* **Work to complete**
Restate every line of the material below word for word, skipping the images.

* **Working data**
┄┄┄┄┄┄┄┄┄┄

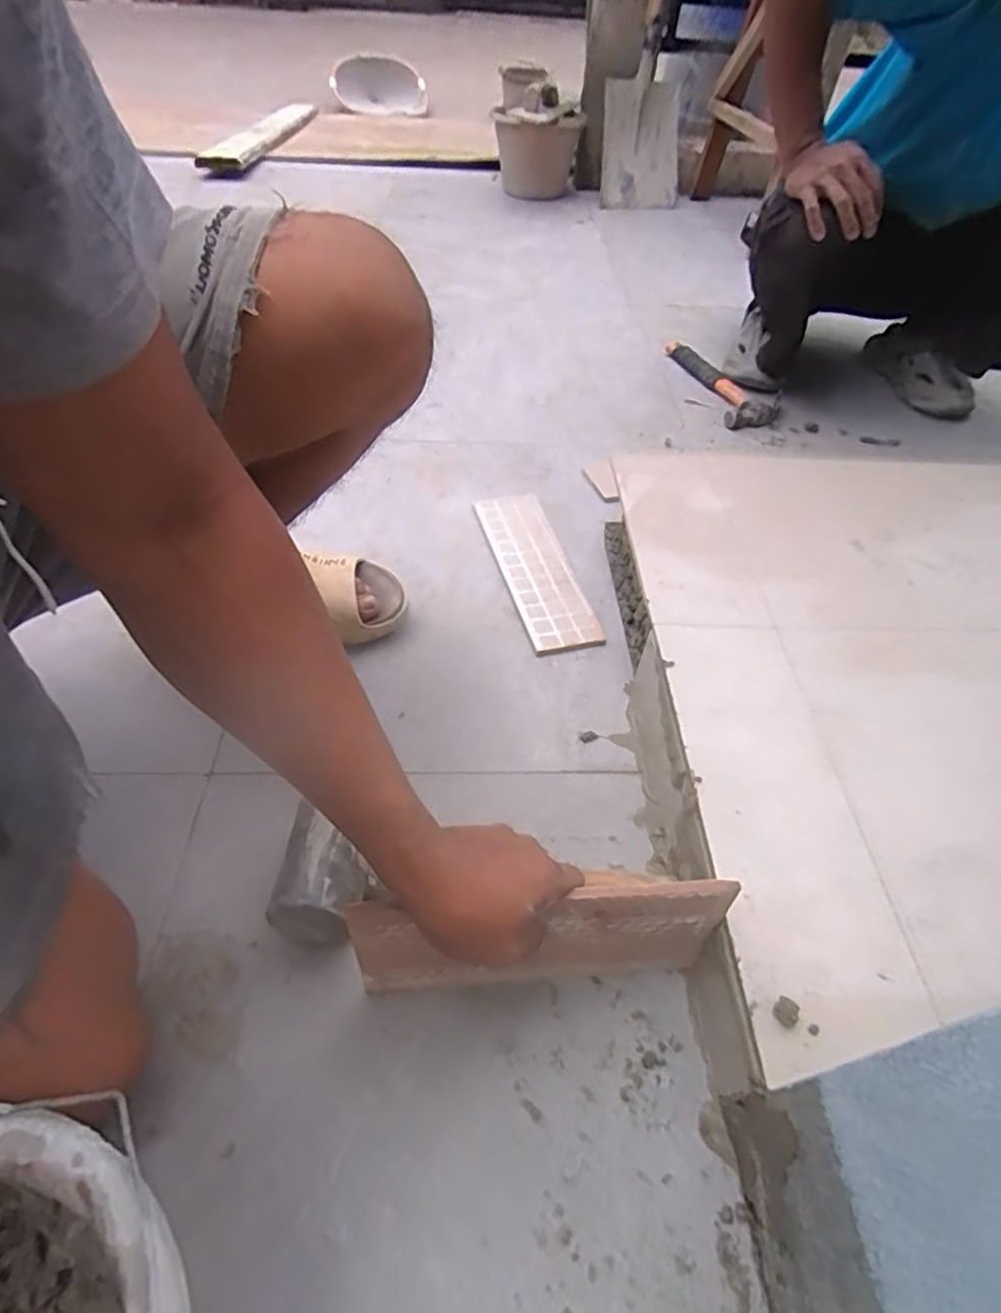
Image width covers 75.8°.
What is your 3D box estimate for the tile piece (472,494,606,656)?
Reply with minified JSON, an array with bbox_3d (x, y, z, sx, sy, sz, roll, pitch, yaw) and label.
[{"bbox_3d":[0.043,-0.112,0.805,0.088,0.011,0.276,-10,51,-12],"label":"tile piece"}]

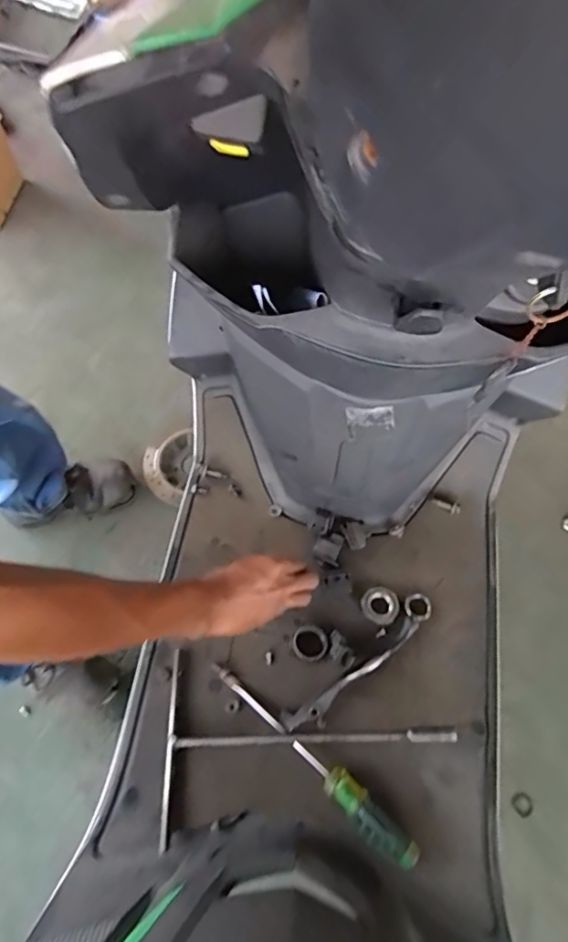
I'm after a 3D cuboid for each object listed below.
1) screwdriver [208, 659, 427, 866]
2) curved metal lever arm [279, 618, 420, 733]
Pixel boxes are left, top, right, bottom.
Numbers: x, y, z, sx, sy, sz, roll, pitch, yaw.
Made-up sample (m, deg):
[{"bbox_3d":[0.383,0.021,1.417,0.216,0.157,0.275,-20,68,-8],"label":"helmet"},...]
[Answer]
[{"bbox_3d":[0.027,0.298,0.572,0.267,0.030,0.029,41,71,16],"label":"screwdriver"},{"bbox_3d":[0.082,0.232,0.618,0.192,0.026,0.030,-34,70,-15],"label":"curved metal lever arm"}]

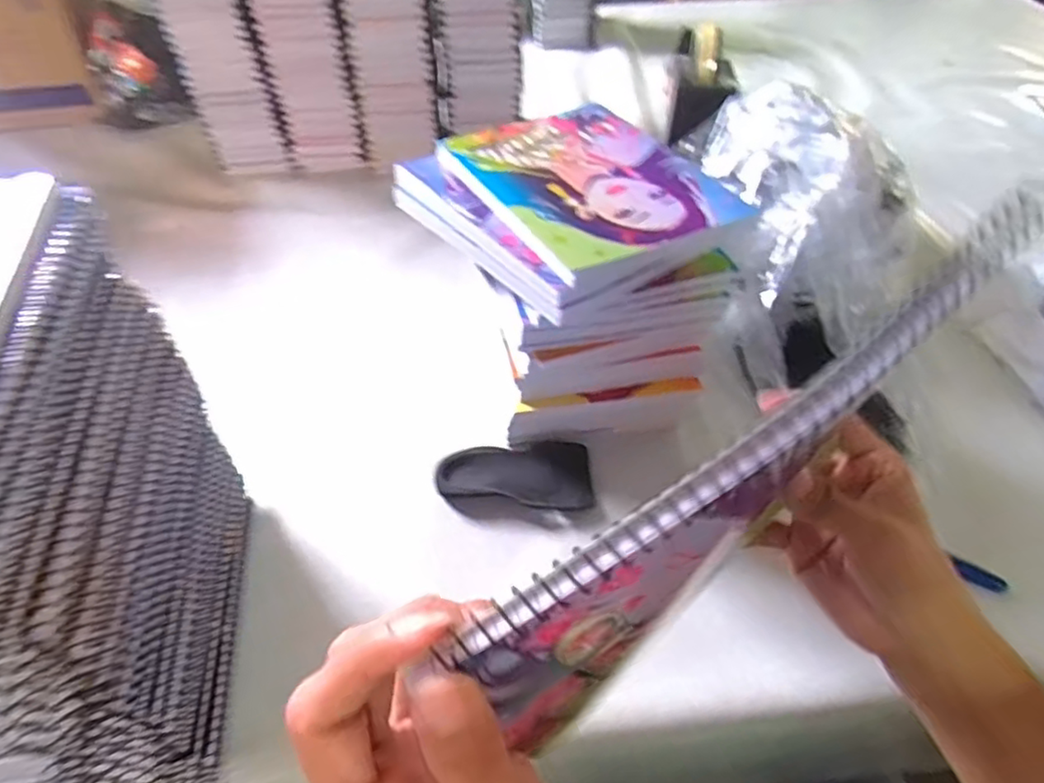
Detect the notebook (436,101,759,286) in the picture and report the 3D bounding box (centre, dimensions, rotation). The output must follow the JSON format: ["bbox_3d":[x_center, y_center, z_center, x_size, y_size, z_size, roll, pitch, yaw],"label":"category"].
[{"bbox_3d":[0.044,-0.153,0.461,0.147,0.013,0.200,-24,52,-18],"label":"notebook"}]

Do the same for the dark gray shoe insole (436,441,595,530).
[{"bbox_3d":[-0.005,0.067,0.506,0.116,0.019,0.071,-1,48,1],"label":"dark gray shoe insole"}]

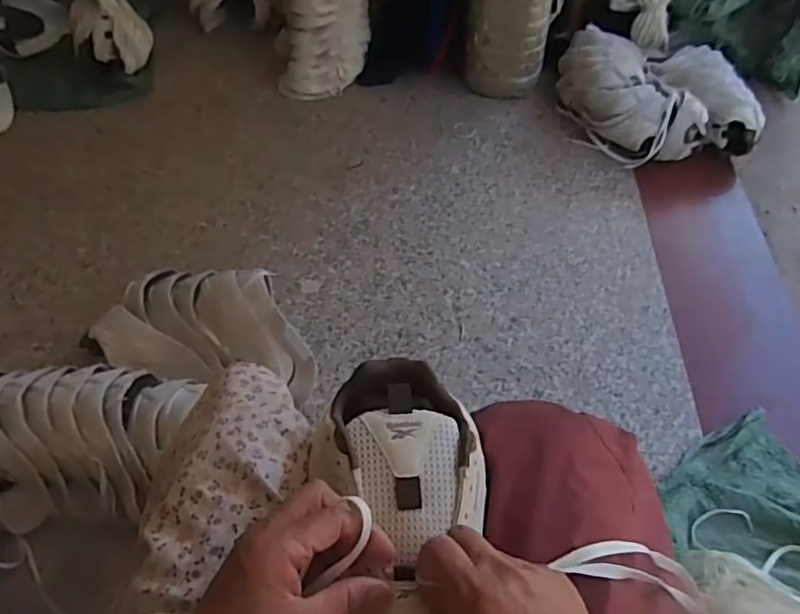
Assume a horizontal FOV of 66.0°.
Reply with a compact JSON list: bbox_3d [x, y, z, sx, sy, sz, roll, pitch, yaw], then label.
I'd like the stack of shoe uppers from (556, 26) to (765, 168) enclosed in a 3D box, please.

┄┄┄┄┄┄┄┄┄┄

* **Answer box**
Image width covers 75.8°.
What is your 3D box estimate for the tile piece (472,494,606,656)?
Reply with minified JSON, an array with bbox_3d (x, y, z, sx, sy, sz, roll, pitch, yaw) and label.
[{"bbox_3d":[0.043,-0.112,0.805,0.088,0.011,0.276,-10,51,-12],"label":"tile piece"}]

I'm after a 3D cuboid for each object listed below.
1) screwdriver [208, 659, 427, 866]
2) curved metal lever arm [279, 618, 420, 733]
Pixel boxes are left, top, right, bottom.
Numbers: x, y, z, sx, sy, sz, roll, pitch, yaw.
Made-up sample (m, deg):
[{"bbox_3d":[0.383,0.021,1.417,0.216,0.157,0.275,-20,68,-8],"label":"helmet"},...]
[Answer]
[{"bbox_3d":[0.027,0.298,0.572,0.267,0.030,0.029,41,71,16],"label":"screwdriver"},{"bbox_3d":[0.082,0.232,0.618,0.192,0.026,0.030,-34,70,-15],"label":"curved metal lever arm"}]

Detect the notebook (436,101,759,286) in the picture and report the 3D bounding box (centre, dimensions, rotation). The output must follow the JSON format: ["bbox_3d":[x_center, y_center, z_center, x_size, y_size, z_size, roll, pitch, yaw],"label":"category"].
[{"bbox_3d":[0.044,-0.153,0.461,0.147,0.013,0.200,-24,52,-18],"label":"notebook"}]

Do the same for the dark gray shoe insole (436,441,595,530).
[{"bbox_3d":[-0.005,0.067,0.506,0.116,0.019,0.071,-1,48,1],"label":"dark gray shoe insole"}]

Assume a horizontal FOV of 66.0°.
Reply with a compact JSON list: bbox_3d [x, y, z, sx, sy, sz, roll, pitch, yaw], then label.
I'd like the stack of shoe uppers from (556, 26) to (765, 168) enclosed in a 3D box, please.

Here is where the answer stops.